Provided records Block Start
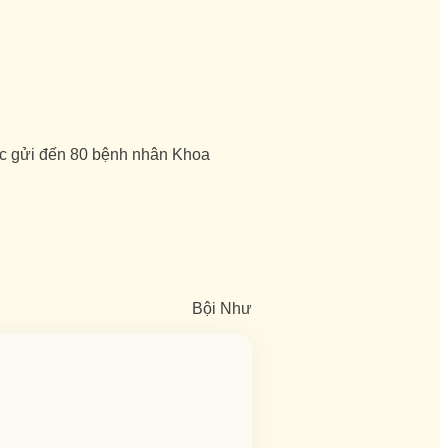
ợc gửi đến 80 bệnh nhân Khoa
Bội Như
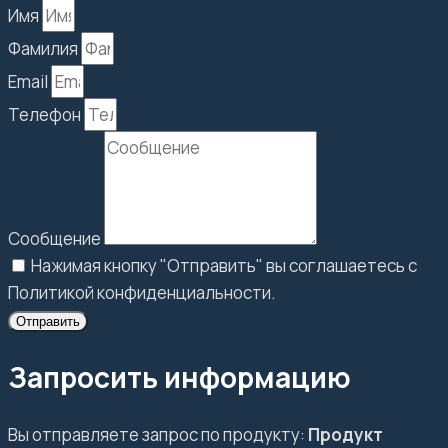
Имя
Фамилия
Email
Телефон
Сообщение
Нажимая кнопку "Отправить" вы соглашаетесь с
Политикой конфиденциальности.
Отправить
Запросить информацию
Вы отправляете запрос по продукту:
Продукт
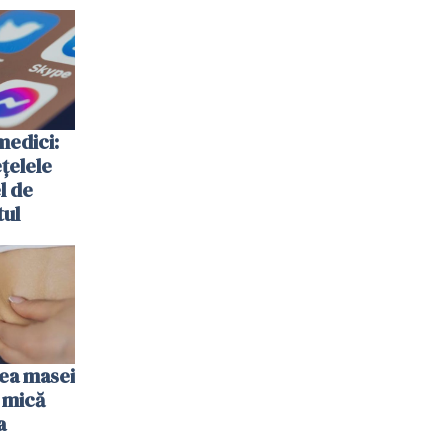
medici:
ețelele
el de
tul
rea masei
 mică
a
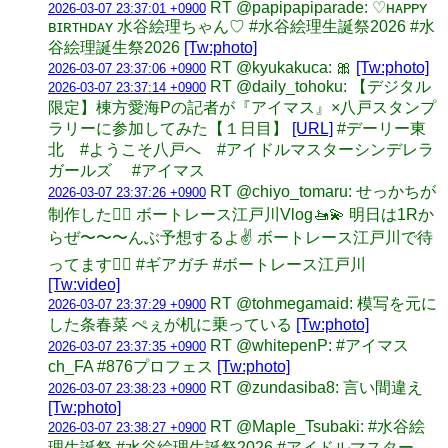
RT @papipapiparade: ♡ʜᴀᴘᴘʏ
2026-03-07 23:37:01 +0900
ʙɪʀᴛʜᴅᴀʏ 水谷絵理ちゃん♡ #水谷絵理生誕祭2026 #水
谷絵理誕生祭2026
[Tw:photo]
RT @kyukakuca: 🎀
[Tw:photo]
2026-03-07 23:37:06 +0900
RT @daily_tohoku: 【デジタル
2026-03-07 23:37:14 +0900
限定】棟方愛海Pの記者が『アイマス』×八戸スタンプ
ラリーに参加してみた【１日目】
[URL]
#デーリー東
北 #ようこそ八戸へ #アイドルマスターシンデレラ
ガールズ #アイマス
RT @chiyo_tomaru: せっかちが
2026-03-07 23:37:26 +0900
制作した🏃‍♀️ ボートレース江戸川Vlog🚤💫 明日は1Rか
らぜ〜〜〜んぶ予想するよ✌️ ボートレース江戸川で待
ってます❤️‍🔥 #ギアガチ #ボートレース江戸川
[Tw:video]
RT @tohmegamaid: 模写を元に
2026-03-07 23:37:29 +0900
した条春菜 ぺぇが机に乗っている
[Tw:photo]
RT @whitepenP: #アイマス
2026-03-07 23:37:35 +0900
ch_FA #876プロフェス
[Tw:photo]
RT @zundasiba8: 言い間違え
2026-03-07 23:38:23 +0900
[Tw:photo]
RT @Maple_Tsubaki: #水谷絵
2026-03-07 23:38:27 +0900
理生誕祭 #水谷絵理生誕祭2026 #アイドルマスター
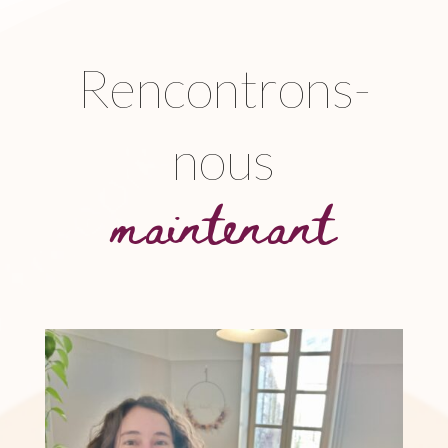
Rencontrons-
nous
maintenant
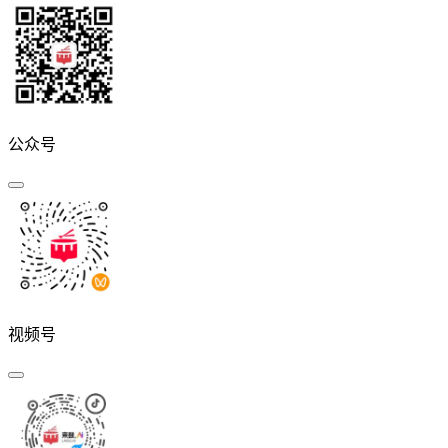
公众号
视频号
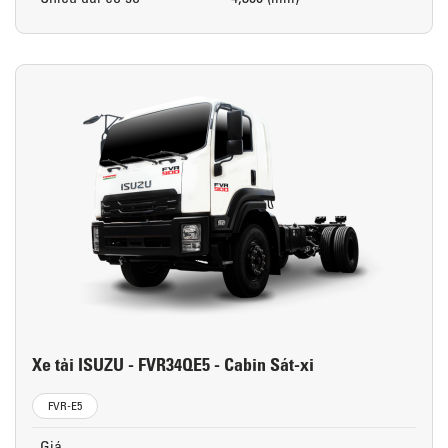
Xe tải ISUZU - FVR34QE5 - Cabin Sát-xi
FVR-E5
Giá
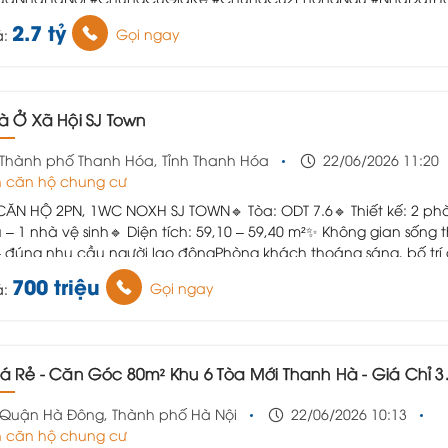
ungCuFullNoiThat
2.7 tỷ
Gọi ngay
á:
hà Ở Xã Hội SJ Town
Thành phố Thanh Hóa, Tỉnh Thanh Hóa
22/06/2026 11:20
 căn hộ chung cư
 CĂN HỘ 2PN, 1WC NOXH SJ TOWN
🔹 Tòa: ODT 7.6
🔹 Thiết kế: 2 p
 – 1 nhà vệ sinh
🔹 Diện tích: 59,10 – 59,40 m²
✨ Không gian sống 
– đúng nhu cầu người lao động
Phòng khách thoáng sáng, bố trí
g, đủ chỗ sinh hoạt chung cho cả gia đình. Khu bếp – bàn ăn l
700 triệu
Gọi ngay
á:
h, tiện nấu nướng, tiết kiệm diện tích
💡2 phòng ngủ riêng biệt:

ng cho bố mẹ yên tĩnh, riêng tư
🔹 1 phòng cho con hoặc ông b
ánh sáng – dễ sắp xếp
🔹 Nhà vệ sinh sạch sẽ, sử dụng tiện lợi h
ày
📩 Inbox ngay : 0867620336 để tư vấn hồ sơ đăng ký nguyện v
uá Rẻ - Căn Góc 80m² Khu 6 Tòa Mới Thanh Hà - Giá Chỉ 3.5 
 NOXH một cách chính xác và đơn giản nhất
Quận Hà Đông, Thành phố Hà Nội
22/06/2026 10:13
 căn hộ chung cư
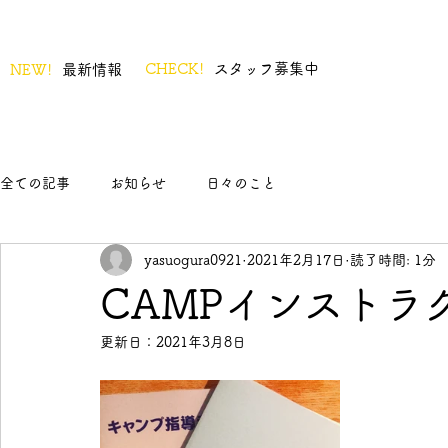
CHECK!
スタッフ募集中
NEW!
最新情報
全ての記事
お知らせ
日々のこと
yasuogura0921
2021年2月17日
読了時間: 1分
CAMPインストラ
更新日：
2021年3月8日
Provided records Block End
How many lines of these records include the word "Thành"? Only the number should be written.

• [Written solution]
2